Before the publication of the manifesto, Theodore Kaczynski's brother, David Kaczynski, was encouraged by his wife Linda to follow up on suspicions that Ted was the Unabomber.[77] David Kaczynski was at first dismissive, but progressively began to take the likelihood more seriously after reading the manifesto a week after it was published in September 1995. David Kaczynski browsed through old family papers and found letters dating back to the 1970s written by Ted and sent to newspapers protesting the abuses of technology and which contained phrasing similar to what was found in the Unabomber Manifesto.[78]

Prior to the publishing of the manifesto, the FBI held numerous press conferences requesting the help of the public in identifying the Unabomber. They were convinced that the bomber was from the Chicago area (where he began his bombings), had worked or had some connection in Salt Lake City, and by the 1990s was associated with the San Francisco Bay Area.
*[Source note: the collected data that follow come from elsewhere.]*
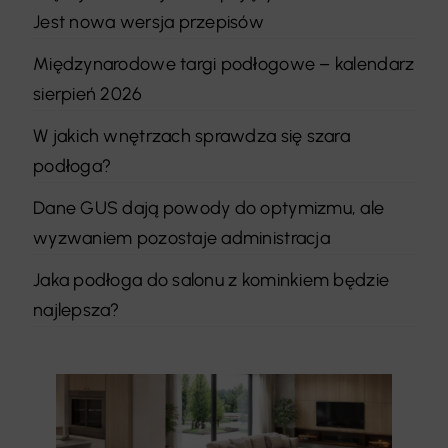
Jest nowa wersja przepisów
Międzynarodowe targi podłogowe – kalendarz
sierpień 2026
W jakich wnętrzach sprawdza się szara
podłoga?
Dane GUS dają powody do optymizmu, ale
wyzwaniem pozostaje administracja
Jaka podłoga do salonu z kominkiem będzie
najlepsza?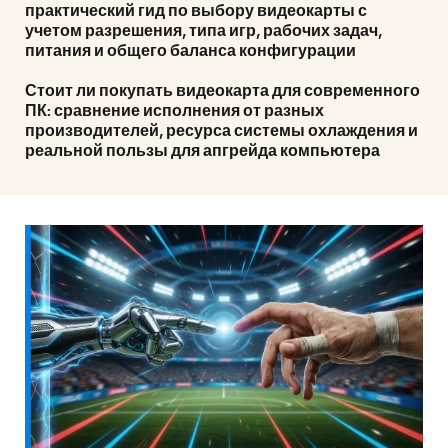
практический гид по выбору видеокарты с
учетом разрешения, типа игр, рабочих задач,
питания и общего баланса конфигурации
Стоит ли покупать видеокарта для современного
ПК: сравнение исполнения от разных
производителей, ресурса системы охлаждения и
реальной пользы для апгрейда компьютера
This geographical information, as well as the wording in excerpts from the manifesto that were released prior to the entire manifesto being published, was what had persuaded David Kaczynski's wife, Linda, to urge her husband to read the manifesto.[79]

posted by thewalrus at 1:33 PM on January 27, 2013 [1 favorite]


from article: "It's been used to question or confirm the authorship of Shakespeare's plays, Homer's Illiad and Odyssey and St Paul's letters for hundreds of years."

It has been "used" to do these things dubiously and terribly. In fact, I think it's fair to say that "stylometry" has been less than worthless when it comes to the study of classics. Not least because it relies on the laughably idiotic assumption that people in the past had no idea that writing style exists and were wholly unconscious of the way they phrased their texts, and on the fervent belief that some dude with a questionable degree and a spreadsheet is more knowledgeable about literary style and the mark it leaves on a text than was Shakespeare. This is leaving aside the fact that considering the authorship of something thousands of years old that was written in a language that is essentially now a dead language and generally lost to the sands of time is already kind of inane. I mean - the Iliad and the Odyssey are almost the sole works we have in their dialect. It doesn't even make sense to begin to talk about authorship comparisons with such a small sample size. And the letters of Paul, well, those of us who believe in their divine provenance are not generally so stupid as to accept the notion that aloof researchers are more versed in their style than was St Paul himself. He was not that dumb.

Seriously, it is a fine thing to look over texts and notice what words are being used most often and how they are being used, and to consider what this means and how a given author's style affects her or his work. But people have been doing this for thousands of years. It's called "reading," and while it may be more in-depth form of reading than most people nowadays are used to, it is reading nonetheless. I don't object to close reading of texts. What I object to is this intimation that somehow close reading amounts to a kind of modern technological marvel which suddenly allows us to magically identify the authors of texts.
posted by koeselitz at 11:17 PM on January 27, 2013 [2 favorites]


The DARPA association is not very strong evidence for the tool being compromised. DARPA also developed much of the technology necessary for the modern internet. In any case, the software is open source, so if you're worried you can get someone to audit it for you.